- _WORK REQUEST_: Copy the records below word for word, starting at the first line and stopping after the line that contains "Reading left to right, list all".

- _MATERIAL FOR THIS TASK_:
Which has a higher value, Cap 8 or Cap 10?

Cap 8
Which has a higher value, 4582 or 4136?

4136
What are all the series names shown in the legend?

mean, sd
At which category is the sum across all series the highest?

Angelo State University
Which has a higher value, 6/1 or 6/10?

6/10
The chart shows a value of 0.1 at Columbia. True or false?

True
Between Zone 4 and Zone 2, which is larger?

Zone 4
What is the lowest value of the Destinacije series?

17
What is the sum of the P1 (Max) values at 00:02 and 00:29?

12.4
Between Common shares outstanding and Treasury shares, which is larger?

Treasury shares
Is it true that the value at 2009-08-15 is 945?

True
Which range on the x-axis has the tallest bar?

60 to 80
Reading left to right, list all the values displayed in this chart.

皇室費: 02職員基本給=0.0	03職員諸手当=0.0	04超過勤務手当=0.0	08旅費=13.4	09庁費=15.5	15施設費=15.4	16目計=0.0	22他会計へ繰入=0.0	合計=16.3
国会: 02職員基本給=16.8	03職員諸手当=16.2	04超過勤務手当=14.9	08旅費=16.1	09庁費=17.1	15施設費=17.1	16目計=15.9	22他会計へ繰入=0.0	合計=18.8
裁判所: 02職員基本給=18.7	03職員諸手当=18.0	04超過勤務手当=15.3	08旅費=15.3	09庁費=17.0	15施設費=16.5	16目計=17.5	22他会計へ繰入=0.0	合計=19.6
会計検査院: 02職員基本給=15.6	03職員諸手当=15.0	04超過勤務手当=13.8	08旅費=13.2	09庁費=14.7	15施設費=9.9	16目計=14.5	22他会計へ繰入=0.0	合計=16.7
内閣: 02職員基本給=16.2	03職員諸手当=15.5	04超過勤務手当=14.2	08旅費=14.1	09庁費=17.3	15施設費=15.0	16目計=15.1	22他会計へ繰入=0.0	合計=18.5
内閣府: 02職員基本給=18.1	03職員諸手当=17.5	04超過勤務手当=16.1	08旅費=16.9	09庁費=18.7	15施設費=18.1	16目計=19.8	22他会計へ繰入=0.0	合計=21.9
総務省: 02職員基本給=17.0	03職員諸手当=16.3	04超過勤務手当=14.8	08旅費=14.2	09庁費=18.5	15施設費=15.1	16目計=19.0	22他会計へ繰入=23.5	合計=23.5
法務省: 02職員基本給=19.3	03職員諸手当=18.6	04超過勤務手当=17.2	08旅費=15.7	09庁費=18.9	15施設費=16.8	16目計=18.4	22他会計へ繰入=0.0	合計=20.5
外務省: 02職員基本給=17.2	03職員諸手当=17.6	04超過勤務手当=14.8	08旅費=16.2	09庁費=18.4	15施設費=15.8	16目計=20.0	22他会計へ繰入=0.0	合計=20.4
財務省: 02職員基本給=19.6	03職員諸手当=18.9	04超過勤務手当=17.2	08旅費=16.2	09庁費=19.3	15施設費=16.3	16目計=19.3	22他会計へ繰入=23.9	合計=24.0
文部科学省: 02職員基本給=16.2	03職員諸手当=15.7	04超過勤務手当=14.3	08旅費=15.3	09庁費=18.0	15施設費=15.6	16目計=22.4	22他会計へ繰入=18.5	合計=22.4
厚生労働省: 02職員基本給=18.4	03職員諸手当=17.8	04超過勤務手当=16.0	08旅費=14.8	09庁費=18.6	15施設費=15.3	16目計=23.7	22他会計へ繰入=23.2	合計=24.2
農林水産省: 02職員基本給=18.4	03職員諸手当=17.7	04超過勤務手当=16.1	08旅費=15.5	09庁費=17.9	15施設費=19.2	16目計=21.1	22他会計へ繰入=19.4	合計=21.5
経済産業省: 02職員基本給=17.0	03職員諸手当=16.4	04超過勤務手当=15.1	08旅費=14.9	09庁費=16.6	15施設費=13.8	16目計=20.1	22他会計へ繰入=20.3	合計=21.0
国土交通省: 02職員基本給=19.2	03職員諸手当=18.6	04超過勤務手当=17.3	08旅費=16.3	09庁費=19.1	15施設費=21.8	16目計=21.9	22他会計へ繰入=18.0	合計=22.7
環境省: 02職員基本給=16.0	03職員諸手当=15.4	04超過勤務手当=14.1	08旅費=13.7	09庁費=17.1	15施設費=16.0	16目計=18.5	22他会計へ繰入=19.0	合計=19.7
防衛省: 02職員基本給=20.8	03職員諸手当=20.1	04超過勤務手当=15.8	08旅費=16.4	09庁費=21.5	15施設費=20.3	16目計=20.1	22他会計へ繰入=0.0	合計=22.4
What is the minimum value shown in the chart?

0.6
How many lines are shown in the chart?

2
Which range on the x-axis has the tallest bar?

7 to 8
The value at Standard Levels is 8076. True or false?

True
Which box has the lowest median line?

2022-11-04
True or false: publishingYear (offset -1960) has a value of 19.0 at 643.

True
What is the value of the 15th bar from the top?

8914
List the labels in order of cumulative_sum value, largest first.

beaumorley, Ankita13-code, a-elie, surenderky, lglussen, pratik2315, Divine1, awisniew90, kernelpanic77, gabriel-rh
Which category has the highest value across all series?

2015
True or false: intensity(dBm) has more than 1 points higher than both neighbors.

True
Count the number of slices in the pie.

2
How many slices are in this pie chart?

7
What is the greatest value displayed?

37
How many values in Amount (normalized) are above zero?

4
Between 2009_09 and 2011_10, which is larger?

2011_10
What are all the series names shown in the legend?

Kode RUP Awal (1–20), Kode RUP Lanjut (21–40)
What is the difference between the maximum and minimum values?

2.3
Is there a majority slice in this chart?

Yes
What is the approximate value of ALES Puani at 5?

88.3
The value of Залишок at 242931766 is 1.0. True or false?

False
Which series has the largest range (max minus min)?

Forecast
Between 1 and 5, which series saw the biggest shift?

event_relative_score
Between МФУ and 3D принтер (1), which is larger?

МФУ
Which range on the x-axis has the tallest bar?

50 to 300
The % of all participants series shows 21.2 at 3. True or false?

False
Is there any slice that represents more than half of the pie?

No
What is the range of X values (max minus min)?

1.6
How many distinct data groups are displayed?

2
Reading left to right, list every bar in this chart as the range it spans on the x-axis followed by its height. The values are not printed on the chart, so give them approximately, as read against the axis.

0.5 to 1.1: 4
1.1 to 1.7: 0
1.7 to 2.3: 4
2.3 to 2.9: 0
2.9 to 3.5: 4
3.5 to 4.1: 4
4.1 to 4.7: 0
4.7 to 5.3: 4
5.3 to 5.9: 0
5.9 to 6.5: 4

- _SOLUTION_:
Which has a higher value, Cap 8 or Cap 10?

Cap 8
Which has a higher value, 4582 or 4136?

4136
What are all the series names shown in the legend?

mean, sd
At which category is the sum across all series the highest?

Angelo State University
Which has a higher value, 6/1 or 6/10?

6/10
The chart shows a value of 0.1 at Columbia. True or false?

True
Between Zone 4 and Zone 2, which is larger?

Zone 4
What is the lowest value of the Destinacije series?

17
What is the sum of the P1 (Max) values at 00:02 and 00:29?

12.4
Between Common shares outstanding and Treasury shares, which is larger?

Treasury shares
Is it true that the value at 2009-08-15 is 945?

True
Which range on the x-axis has the tallest bar?

60 to 80
Reading left to right, list all the values displayed in this chart.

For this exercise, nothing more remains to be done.